- **PROBLEM REQUIREMENTS**
Copy every line of text in the material below exactly as it appears, without the picture markers.

Page-level text extractions
·····
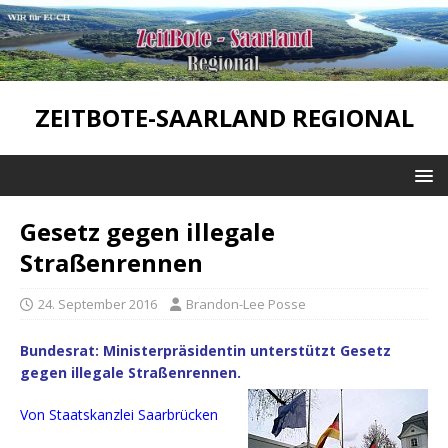
ZEITBOTE-SAARLAND REGIONAL
Gesetz gegen illegale
Straßenrennen
24. September 2016
Brandon-Lee Posse
Bundesrat: Ministerpräsidentin unterstützt Gesetz
gegen illegale Straßenrennen.
Von Staatskanzlei Saarbrücken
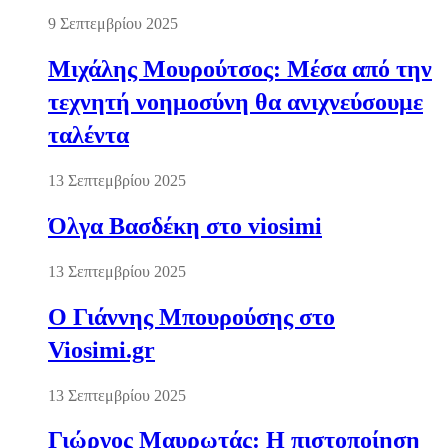
9 Σεπτεμβρίου 2025
Μιχάλης Μουρούτσος: Μέσα από την
τεχνητή νοημοσύνη θα ανιχνεύσουμε
ταλέντα
13 Σεπτεμβρίου 2025
Όλγα Βασδέκη στο viosimi
13 Σεπτεμβρίου 2025
Ο Γιάννης Μπουρούσης στο
Viosimi.gr
13 Σεπτεμβρίου 2025
Γιώργος Μαυρωτάς: Η πιστοποίηση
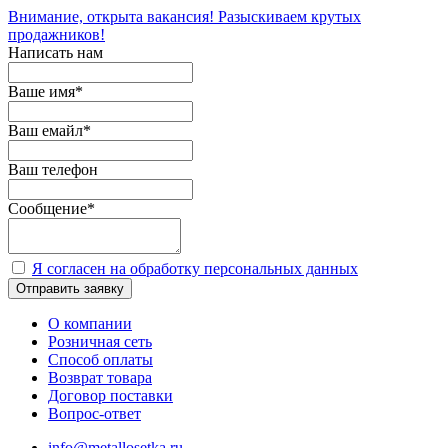
Внимание, открыта вакансия! Разыскиваем крутых
продажников!
Написать нам
Ваше имя
*
Ваш емайл
*
Ваш телефон
Сообщение
*
Я согласен на обработку персональных данных
Отправить заявку
О компании
Розничная сеть
Способ оплаты
Возврат товара
Договор поставки
Вопрос-ответ
info@metallosetka.ru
·····
- **RESULT**
ZEITBOTE-SAARLAND REGIONAL
Gesetz gegen illegale
Straßenrennen
24. September 2016
Brandon-Lee Posse
Bundesrat: Ministerpräsidentin unterstützt Gesetz
gegen illegale Straßenrennen.
Von Staatskanzlei Saarbrücken
9 Σεπτεμβρίου 2025
Μιχάλης Μουρούτσος: Μέσα από την
τεχνητή νοημοσύνη θα ανιχνεύσουμε
ταλέντα
13 Σεπτεμβρίου 2025
Όλγα Βασδέκη στο viosimi
13 Σεπτεμβρίου 2025
Ο Γιάννης Μπουρούσης στο
Viosimi.gr
13 Σεπτεμβρίου 2025
Γιώργος Μαυρωτάς: Η πιστοποίηση
Внимание, открыта вакансия! Разыскиваем крутых
продажников!
Написать нам
Ваше имя
*
Ваш емайл
*
Ваш телефон
Сообщение
*
Я согласен на обработку персональных данных
Отправить заявку
О компании
Розничная сеть
Способ оплаты
Возврат товара
Договор поставки
Вопрос-ответ
info@metallosetka.ru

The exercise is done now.